The issuing distillery had been founded by George Garvin Brown who had been joined by his cousin from Northern Ireland, James Thompson.  They named their flagship brand after a well-known Louisville physician, Dr. William Forrester.   When Thompson decamped to start his own distillery,  Brown added George Foreman as his partner and the firm became Brown-Foreman.  The monkeys persisted in the advertising in the company’s “Bottom’s Up” Kentucky straight bourbon.  

The Roxbury Distilling Company used the face of a menacing monkey for its celluloid score keeping card, advertising “Roxbury Rye” as America’s purest whiskey.  Its offices were in Baltimore and its distillery in Roxbury, Maryland.  This outfit was owned by George T. Gambrill, a man frequently in trouble with the law. Convicted of fraud, through his own cleverness, he avoided going to jail for years and died without ever spending a day behind bars.


Monkeys and alcohol are not just an American phenomenon. Anisetta Evangelisti is a very sweet anise flavored liquor that is made in a Santelpidio, a small town in Southeastern Italy.  As noted on the trade card here, it is meant to be drunk in small glasses as a dessert liqueur.  The monkey on the shipping crate apparently had no glass and is taking it wholesale.


Pabst Beer had a reputation for unusual advertising and this trade card qualifies.  It purports to show a dog and money act in which the simian loads a barrel of beer on a car being pulled by a dog.   In vain I have sought to find more about 
Dekkin’s pantomime act, likely a vaudeville attraction appropriated by Pabst for its merchandising purposes.


Another brewery, this one the Norwich Brewing Co. of Norwich, New York, has given us a studious looking monkey who is carrying a sign suggesting that the reader not “monkey” with inferior beers but drink “White’s Sparkling Ale.  This brew claims to be “Good for Bad Health and Not Bad for Good Health.”   The brewery opened in 1904 and operated for eleven years until shut down in 1915.
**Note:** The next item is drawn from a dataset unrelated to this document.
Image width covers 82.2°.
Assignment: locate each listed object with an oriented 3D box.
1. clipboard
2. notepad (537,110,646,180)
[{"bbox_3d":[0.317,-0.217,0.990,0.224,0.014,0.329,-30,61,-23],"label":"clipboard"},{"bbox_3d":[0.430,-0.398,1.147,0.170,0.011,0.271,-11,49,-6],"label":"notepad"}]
Spoofing Darwin’s for theory of evolution was common everywhere  Merchant’s Gargling Oil, sold as fit for man and beast, found a natural foil in the English scientist and his ideas.   Its Victorian trade card shows a mandrill-like beast pouring the gargling oil on his leg while intoning a quatrain:   “If I am Darwin’s grandpa, It follows, don’t you see, That what is going for man and beast, Is doubly good for me.”  
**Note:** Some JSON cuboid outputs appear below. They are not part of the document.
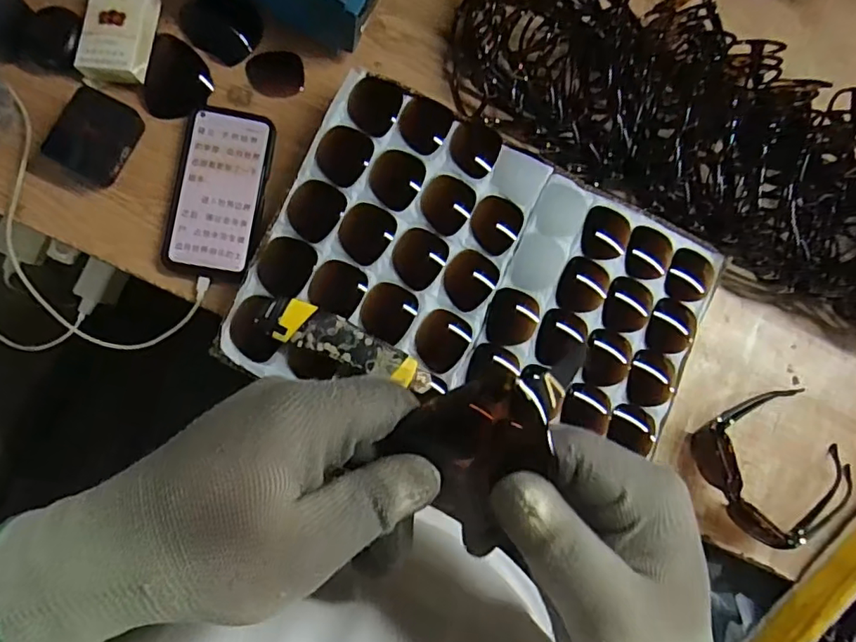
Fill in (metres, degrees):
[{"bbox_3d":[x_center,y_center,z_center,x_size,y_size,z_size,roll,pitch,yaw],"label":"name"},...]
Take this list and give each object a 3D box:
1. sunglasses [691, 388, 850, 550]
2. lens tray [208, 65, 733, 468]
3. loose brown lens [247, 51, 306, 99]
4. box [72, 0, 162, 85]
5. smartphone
[{"bbox_3d":[0.371,0.147,0.574,0.162,0.056,0.145,-24,89,-9],"label":"sunglasses"},{"bbox_3d":[0.061,-0.031,0.536,0.432,0.062,0.313,16,83,-7],"label":"lens tray"},{"bbox_3d":[-0.153,-0.249,0.557,0.054,0.006,0.045,-15,88,-9],"label":"loose brown lens"},{"bbox_3d":[-0.290,-0.271,0.516,0.064,0.023,0.094,10,84,-7],"label":"box"},{"bbox_3d":[-0.199,-0.123,0.530,0.079,0.009,0.162,10,84,-7],"label":"smartphone"}]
Monkey Brand soap was introduced in the 1880s as a household scouring and polishing soap, in bar form, the product of Sidney and Henry Gross of Philadelphia.  Pumice was its primary ingredient.  After Lever bought the company in 1899. The name ‘Brooke” was used to promote the Monkey Brand soap both in the States and in Britain.  In George Bernard Shaw’s play “Pygmalion”(“My Fair Lady”) Henry Higgins tells his housekeeper to take Eliza Doolittle upstairs and clean her up, and to use "...Monkey Brand, if it won't come off any other way.”


In a riffle on the “dogs playing cards” theme, the Star Shoe Store of Coalinga, California, issued a glass paperweight with two dogs in a card game with a monkey.  The canines seem annoyed at the antics of the rhesus and the admonition is twice repeated on the weight:  “No Monkeying.”

The last two examples appear linked.  The first is a modern ad for “Gorilla Tape” featuring the face of a formidable looking ape holding a box of the product, said to be “incredibly strong.”  A second tape ad is from “Bear Tape Brand.”  Instead of showing us a bear, however, it features a cartoonish gorilla bending a pipe.  


The ad, it seems evident, is a spoof on Gorilla Tape as it describes this simian as a native of West Africa and the Congo, gives its dimensions and ends by saying:  “It beats its chest when excited and can be extremely dangerous when aroused.”   Bear Tape was an Australian-made line that featured a “teddy bear”  figure in its advertising.  While the Aussie boardroom may have been chuckling at this joke,  Gorilla Tape executives likely were not laughing.

There they are — eleven examples of the monkeys in advertising.  Everything from whiskey and beer to gargling oil, pumice soap, and tape. “Monkey business” is defined in the dictionary as “frivolous or mischievous behavior, trickery.”  But “monkeys IN business” — that is something else again.